Hyatt Hotels derives nearly 42% of its revenue from owned and leased hotels. Each brand represents a different category of hotels, and each brand has a different set of competitors. For instance, Park Hyatt falls under the luxury segment and competes with prominent names in luxury hotels such as Four Seasons and Ritz Carlton. Similarly, Grand Hyatt falls under the upper scale segment and competes with other brands such as Shangri-La, Mandarin Oriental, and InterContinental.
We believe that the management of third-party-owned hotels is the primary source of value for Hyatt because:
The profitability of managed and franchised hotels increases significantly if we ignore reimbursement costs. Moreover, for third-party-owned hotels, the capital expenditures are borne by the property owner. On the contrary, Hyatt’s owned-properties business is capital intensive due to the high costs involved in developing new properties and maintaining the existing ones.

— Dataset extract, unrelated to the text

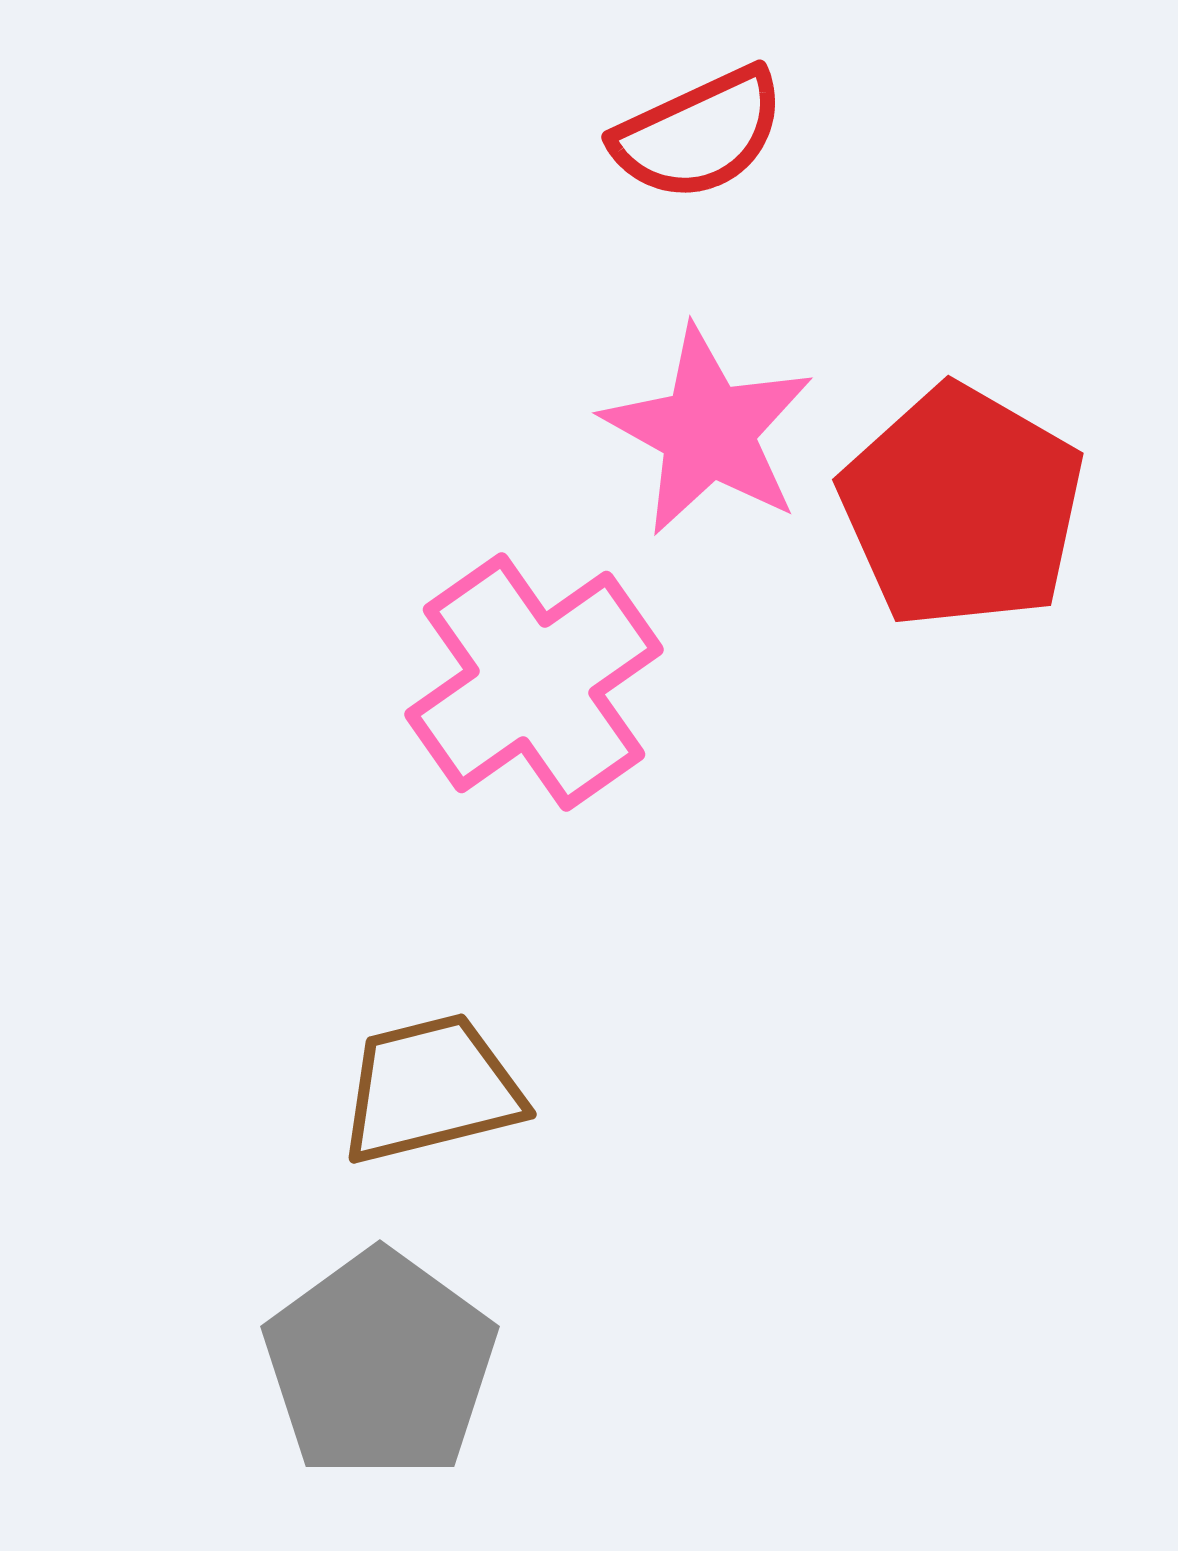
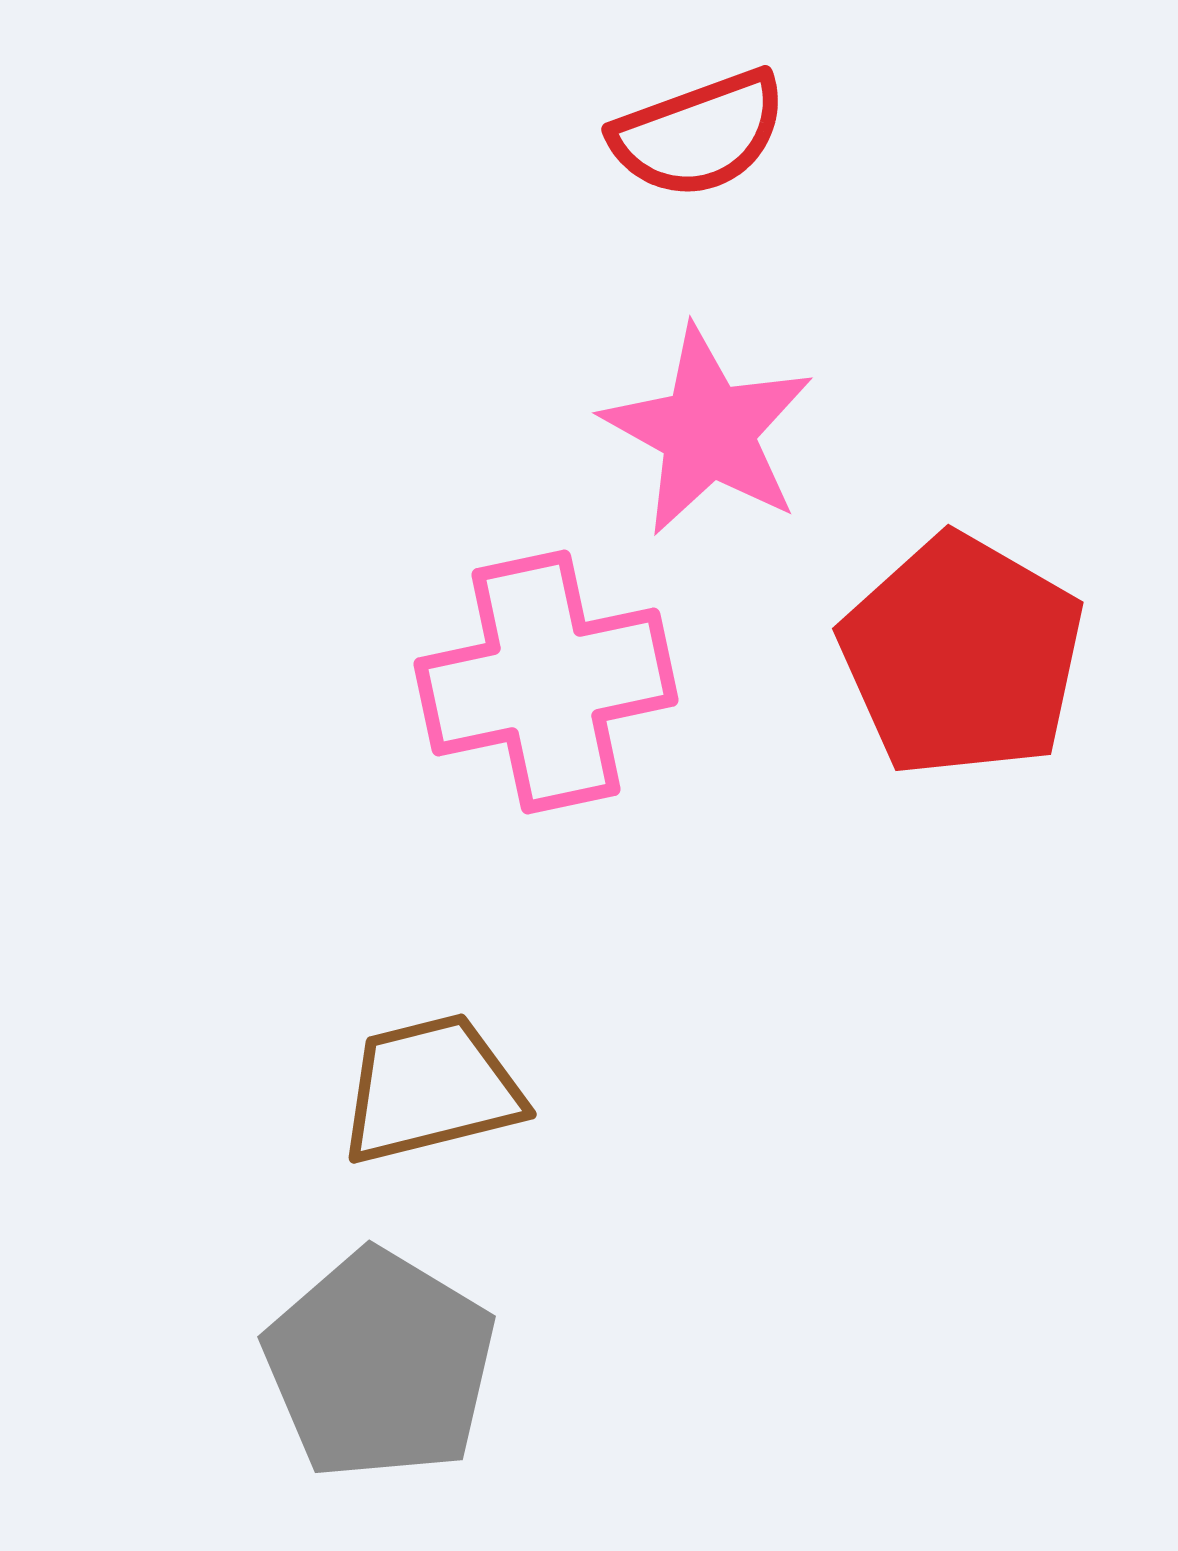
red semicircle: rotated 5 degrees clockwise
red pentagon: moved 149 px down
pink cross: moved 12 px right; rotated 23 degrees clockwise
gray pentagon: rotated 5 degrees counterclockwise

Hyatt Hotels has a wide presence on the globe. It operates in 52 countries and 20 of the 25 most populous urban centers worldwide. These properties also provide a platform to expand in other markets and geographies. The management and franchising model works well for most hotel players, and they focus on expanding the same. Thus the third-party-owned hotels will continue to drive the growth for the company in the foreseeable future.
Hotel operations are usually linked with the macro-economic environment and tourism in the region. However, to better understand the causal relationship, we ran a regression analysis on the data from 2007 to 2014 with hotel RevPAR (revenue per available room) as the dependent variable and the U.S. personal disposable income growth and international visitors growth as independent variables. We arrived at an R-square of 0.82 for these variables, which, being on the higher side, indicates a relatively high level of correlation. To strengthen our argument, we also computed the F-significance, which defines the significance of independent variables to the response variable. In this case, the F-significance is 0.03, indicating a very strong relationship between these variables. Hence, we know that, historically, both U.S. personal disposable income growth and international visitors’ growth are highly correlated with hotel RevPAR growth.
The rapid expansion of social media has significantly enhanced the relationship between the hospitality industry and its guests. The reputation, service quality, the staff, etc., are determined through various social media platforms, including online travel forums and customer-led ranking sites such as TripAdvisor.
According to a report by a leading hotel chain, in the U.S., in just one day, brands are mentioned 3.3 billion times in 2.4 million online conversations. The report also mentioned that over 33% of the people surveyed consider comments on TripAdvisor to be of great importance in selecting a luxury hotel. This is one of the reasons why the hotel sector is investing heavily in new technologies and building an online social media strategy. InterContinental’s 2014 Trends Report states that the rise of technology-led personalization helps shape and tailor guest’s experiences.
The recovery in global economies and sophisticated financial markets of emerging economies will drive international visitation. The U.S., in particular, will benefit from the Discover America campaign, which will drive the average guest spend as well as the occupancy levels of the hotels. Leisure demand from other countries such as China will stimulate global demand for hospitality. The globalization of travel will prove to be a massive force for the hospitality industry. And Hyatt Hotels will benefit from its diverse brands and properties spread across the globe.